Legion is giddy and intoxicating, and each night when we were finished I walked home in a genuinely altered state.


I like that the X-mythos is present but not foregrounded or expositioned to death. There are mutants and there are government forces and, yeah, that's it.

I like the way everyone's powers are about fragmentation / reconstitution of identity: shapechanging, body switching, remembering, splitting and reuniting. Some of this is gendered, if not really deconstructive of gender per se.1

As an exploration of minds and memories and how they're layered and compressed and self-contradictory, I enjoyed it.

The show performs a neat sleight-of-hand in that it seems shattered in time and space, and yet by the end of each episode I was pretty clear where we stood in terms of advancement of the narrative.

The horror elements kept surprising me in a good way.

Dan Stevens. I mean, Dan Stevens.

AUBREY PLAZA. Is. Fantastic.

By the end, I did stick a bit on some thematic/conceptual points. These are familiar issues for superhero stories:

a) To save the world we must solve the emotional problems of a white guy.2

We meet a group of intriguing and fairly diverse characters, but as we dash towards the climax, they mostly end up as ground to David's figure.

b) The Cary/Kerry relationship is sweet and inventive. Amber Midthunder and Bill Irwin's performances are great and full of conviction. Kerry is kickass.
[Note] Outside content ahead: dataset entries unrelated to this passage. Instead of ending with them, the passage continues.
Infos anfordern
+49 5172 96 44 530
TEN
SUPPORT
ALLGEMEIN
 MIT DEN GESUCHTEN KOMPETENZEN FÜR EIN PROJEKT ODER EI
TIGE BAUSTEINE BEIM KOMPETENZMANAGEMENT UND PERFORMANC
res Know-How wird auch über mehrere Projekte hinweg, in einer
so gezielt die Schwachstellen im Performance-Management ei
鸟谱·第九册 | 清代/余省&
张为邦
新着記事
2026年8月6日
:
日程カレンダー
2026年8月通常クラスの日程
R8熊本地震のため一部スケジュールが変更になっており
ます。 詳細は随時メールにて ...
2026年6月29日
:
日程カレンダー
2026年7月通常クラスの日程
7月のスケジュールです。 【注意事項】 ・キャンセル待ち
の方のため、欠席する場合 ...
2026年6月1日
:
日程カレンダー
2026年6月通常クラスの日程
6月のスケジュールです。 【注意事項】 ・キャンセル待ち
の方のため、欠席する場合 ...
Their relationship is an unusual kind of bond, and I like that.

Still – the way the relationship works, the way it's structured, and the way it plays out – it also isn't not this other thing, or at least it bears the traces of this other thing – appropriation, literalized and embodied, where the white person gets to be the centre of every possible experience.

c) Originally, Syd says that not only is it a bad idea for her to touch people (as she switches bodies with them) – she also doesn't like physical contact or even proximity to others. However, this situation turns out to have an astral solution: when David brings Syd to the astral plane (without, by the way, asking if she'd like to go), she can touch and be sexual without the risk of switching bodies and apparently without discomfort.
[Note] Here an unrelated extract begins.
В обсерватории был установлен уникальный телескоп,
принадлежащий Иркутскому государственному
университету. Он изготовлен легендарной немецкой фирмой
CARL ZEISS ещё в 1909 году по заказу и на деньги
This was, in a way, disappointing. I didn't need this part of Syd "solved." Maintaining the integrity of Syd's withdrawal from touch would have given the character an interesting kind of built-in autonomy, and while it wouldn't have directly associated her with any particular sexual, emotional, or neurological identity, it would have had interesting echoes of many.

These – differences of opinion – did not ruin Legion for me, but they were irritants in an otherwise joyfully surreal experience.

To sum up: brilliant sensory experience, clever structure, rollercoaster-of-the-mind plot, and slightly disappointing lack of risk-taking with the characters/focus, given the other accomplishments of the show.

{rf}


Notes

1. Though certainly the Kerry/Cary dyad doesn't split along traditional gender lines.

2. To be fair, that might actually be true, but it's not necessarily something to revel in, narratively.

"Emotional problems" might not be the right term here, since the story is at least ostensibly about mental illness, but Legion felt preoccupied with David's negotiation of his powers, rather than with the lived experience of mental illness itself. Then, I don't know where they're going with David's identity, or how close it will be to the comic character.